In C, write a program to read an int from stdin:
int myint;
...
scanf("%d", &myint);
Then print out the int to stdout as a binary bit string (1's and 0's) with
one space between bits and an extra space every four bits (printing the LSB
last). Make your program independent of the local size of an int by using
sizeof(int) to determine the number of bytes used by an int.
Submit a sample run on both your own machine and on uhunix2. Your program
should be named binprint with your source code files named binprint.c and
binprint.h (if necessary) and your sample outputs labeled binprint_pc.txt and
binprint_unix.txt (or .pdf or .jpg or some other image extension depending
on the exact format of your sample output screendump).

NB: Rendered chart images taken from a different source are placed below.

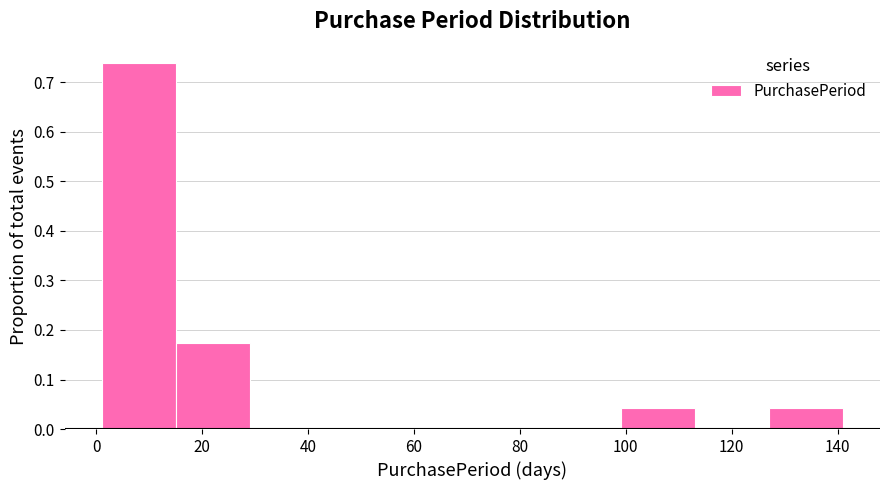

Reading left to right, list every bar in this chart as the range it spans on the x-axis followed by its height. Neither the bar edges nor the heights are printed on the chart, so give them approximately, as read against the axes.

1 to 15: 0.74
15 to 29: 0.17
29 to 43: 0
43 to 57: 0
57 to 71: 0
71 to 85: 0
85 to 99: 0
99 to 113: 0.04
113 to 127: 0
127 to 141: 0.04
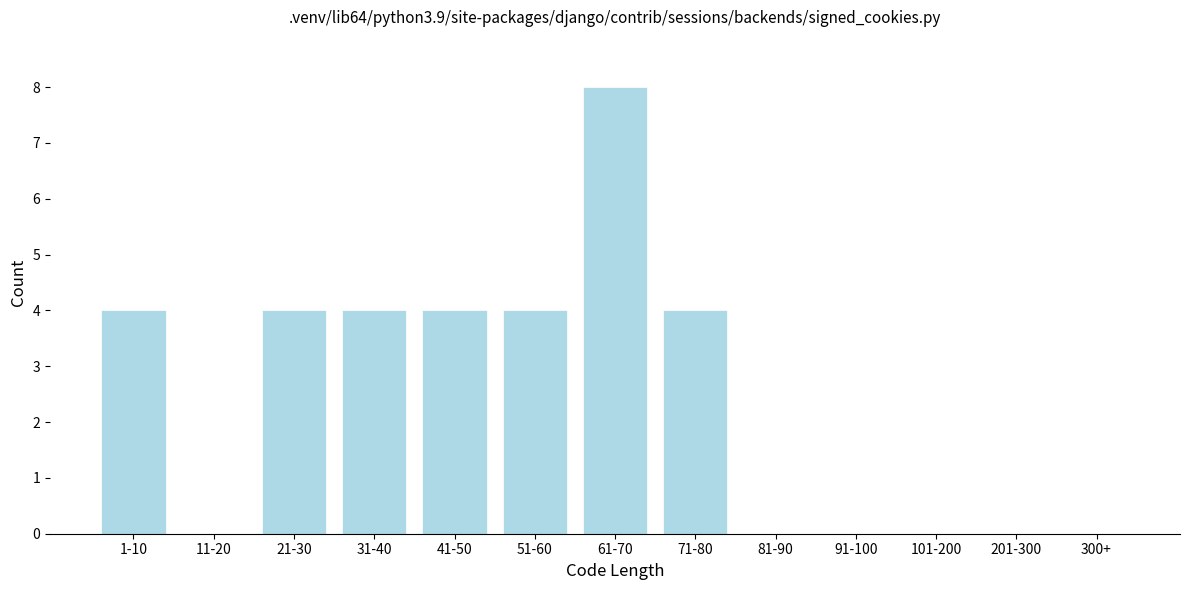

Reading left to right, list all the values displayed in this chart.

1-10=4	11-20=0	21-30=4	31-40=4	41-50=4	51-60=4	61-70=8	71-80=4	81-90=0	91-100=0	101-200=0	201-300=0	300+=0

In C, write a program that determines whether the computer on which the program is running is big-endian or little-endian. Submit a sample run on both your own machine and on uhunix2. Report the exact processor type of your own machine (e.g., Intel Pentium 4 570J 3.8GHz overclocked to 4GHz or AMD Athlon 64 4000+). Your program should be named endian with your source code files named endian.c and endian.h (if necessary) and your report named endian.txt or .doc or .pdf.

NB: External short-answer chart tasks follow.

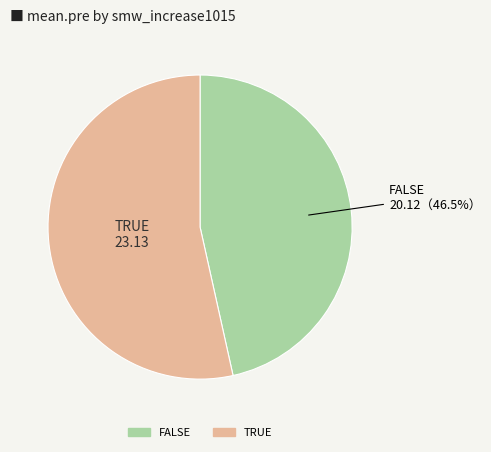

To the nearest percent, what is the combined percentage of TRUE and FALSE?

100%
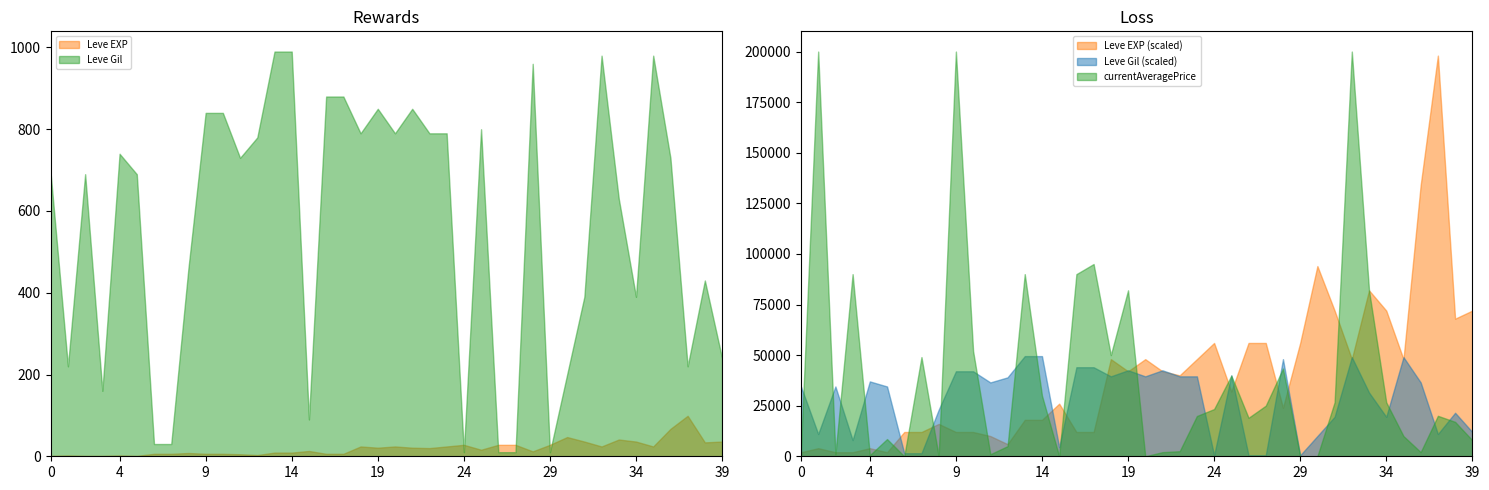

Does the chart have visible grid lines?

No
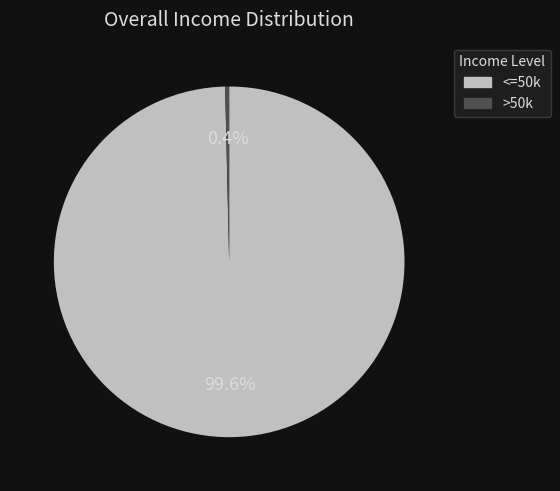

To the nearest percent, what is the difference between the largest and smallest slice percentages?

99%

In C, write a program to compare the time to execute integer addition versus integer multiplication versus integer division. You will need a large loop (I needed 100,000 iterations) to be able to detect any differences. Repeat for short and long int's. Repeat for floats, doubles, and long doubles using the same number of iterations. Summarize your results in a spreadsheet with columns add, mul, div and with rows int, short, long, float, double, long double. Run this program twice, once on your own machine and once on uhunix2 (so you should have two spreadsheet tables, one for your own machine and one for uhunix2). Report the exact processor type of your own machine (e.g., Intel Pentium 4 570J 3.8GHz overclocked to 4GHz or AMD Athlon 64 4000+). Your program should be named arithtime with your source code files named arithtime.c and arithtime.h (if needed) and your spreadsheet named arithtime.xls or .csv or .doc or .pdf.
Be sure to include a makefile that will run on uhunix2 and builds all three of your programs. To submit your assignment, zip all of your files (your .c and any .h files, your makefile, your sample output files, your report, and your spreadsheet) and email to our TA, dwkang@hawaii.edu.

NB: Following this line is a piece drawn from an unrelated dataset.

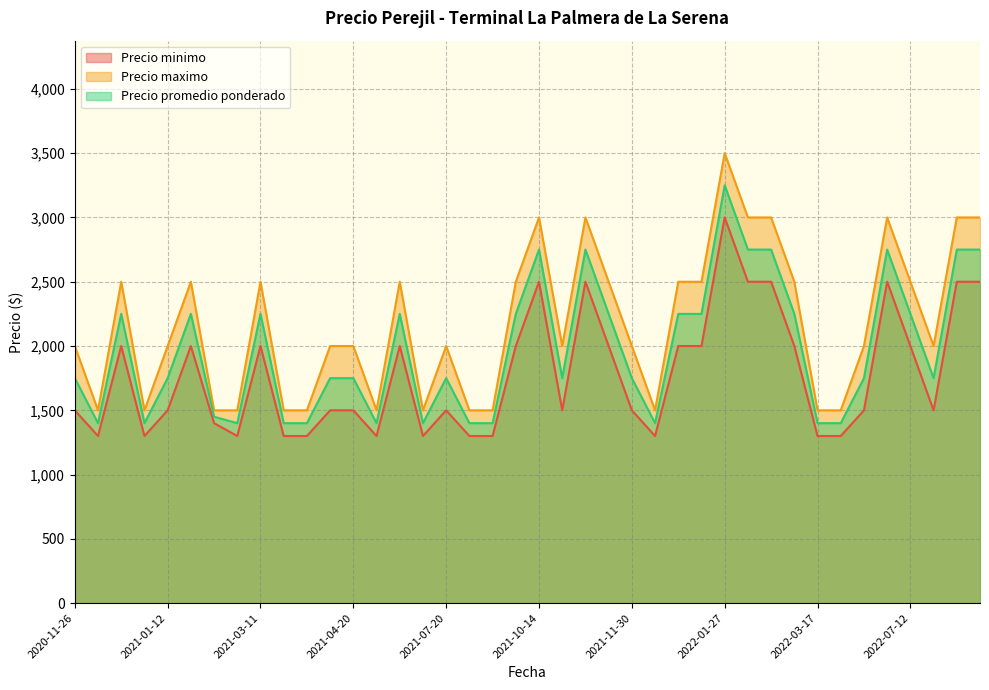

At which label does Precio promedio ponderado first exceed 1750?

2020-12-22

Here are some links to C code on the web related to these exercises. DO NOT COPY AND PASTE their code into your programs! You are welcome to read this code and use their ideas in your code. However, write your own code and do not look at their code while writing your own. In other words, read their code and spend long enough perusing it so that you are sure you know what to do, then put their code away and write your own version without looking back at their code.
Martin Leslie has a C program for printing out a byte in binary format. Unix Incompatibility Notes: Byte Order has some simple ideas with code fragments for testing little vs. big endian. Intel XScale Microarchitecture Programmer Model for Big Endian has somewhat more complex but complete code for big vs. little endian testing.
The GNU C Library has functions for both Processor And CPU Time measurement . It is important to use these types of time measurements, since on a time-shared system like uhunix2, if you measure elapsed real time, you will be measuring other people's program time as well as your own. Even on your own machine, you will get mixed into your elapsed time the time taken by other processes (this is why Windows and UNIX, including Mac OS X, are not considered good real-time operating systems and why there is a small market for real-time OSes).